Synthesis of a small array of 5′ amide derivatives of 1. Reagents and conditions: (a) TEA, Boc2O, dioxane, RT, 18 h, 76%. (b) BnONH2·HCl, DCC, DMAP, TEA, CHCl3/THF, 0 °C, 16 h to RT, 24 h, 46%. (c) TFA (wet), RT, 1 h, 85%. (d) R1-COCl, pyridine, DMAP (cat.), THF/DCE 4:1, RT, 24 h, 21–79%. (e) AcOH, H2, 20% Pd(OH)2, MeOH/THF, 0.5 mL/min, 1 atm, 45–100%.

Table 2

Inhibitory activity of novel derivatives of 1

ID	R1	Inhibition at 1 mMa (%)
20		99 ± 1.6
21		96 ± 0.4
22		62 ± 24
23		25 ± 14
24		40 ± 17
25		75 ± 7.0
26		56 ± 8.3
27		86 ± 11

Inhibition of T. brucei de-N-acetylase (cell-free system).

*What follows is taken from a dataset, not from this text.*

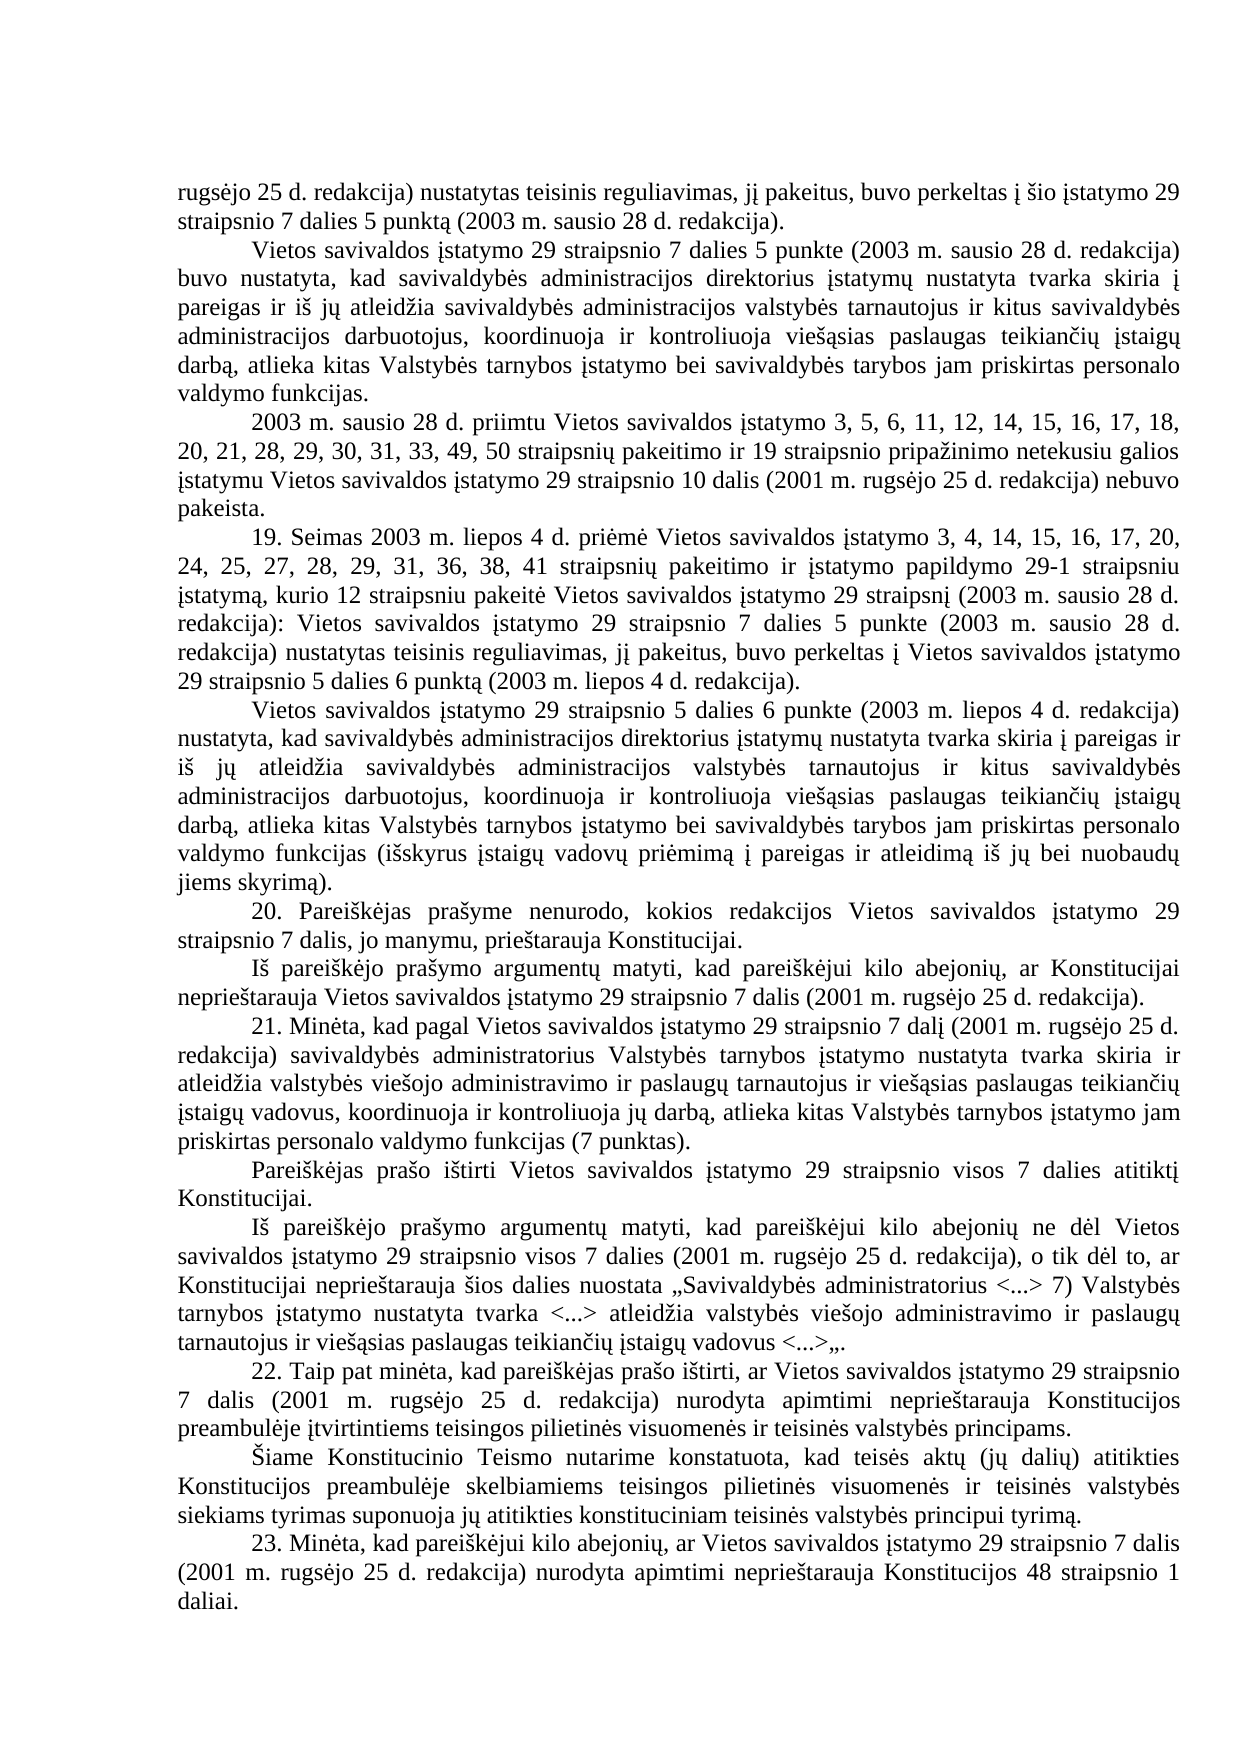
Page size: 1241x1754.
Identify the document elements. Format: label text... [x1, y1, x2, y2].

The structure–activity relationship derived from the data presented here suggest that the 2-OH group of 1 is essential for activity and substitution at the 4- and 5- position is tolerated (Fig. 4). Comparing 1 with the natural substrate GlcNAc-PI could suggest that 1 is mimicking the GlcNAc moiety, with the 2-OH of 1 mimicking the 3′-OH that is essential for substrate recognition. In the proposed reaction mechanism for the de-N-acetylase, the catalytic base D43 assists the nucleophilic attack of a zinc-bound water molecule on the activated acetamidocarbonyl, and the subsequent protonation of the tetrahedral intermediate promotes loss of acetic acid. We propose that 1 could inhibit the enzyme through the hydroxamic acid binding to the catalytic zinc, and replacing both the acetamidocarbonyl and the activated water (Fig. 4).

Figure 4

Proposed mode of action. (A) Structure–activity relationships of 1.(B) Components of the natural substrate GlcNAc-PI recognised by the enzme. R1 = α(1-6)-d-myo-inositol-1-phosphate-dimyristolglycerol. (C) The GlcNAc-PI de-N-acetylase contains catalytic zinc chelated by the residues H49, D52 and H157, and the catalytic base D43. (D) Compound 1 could inhibit the enzyme through binding of the hydroxamic acid to the catalytic zinc, replacing both the acetamidocarbonyl and activated water.

Conclusions

We have identified salicylic hydroxamic acid 1 as an inhibitor of T. brucei GlcNAc-PI de-N-acetylase with high ligand efficiency, representing the first non-substrate analogue inhibitor of the trypanosome GPI pathway. Although 1 shows modest potency with an IC50 of 63 ± 4 μM, it has impressive ligand efficiency of 0.57 kcal mol−1 per non-hydrogen atom, and thus may be a useful starting point to develop more potent inhibitors.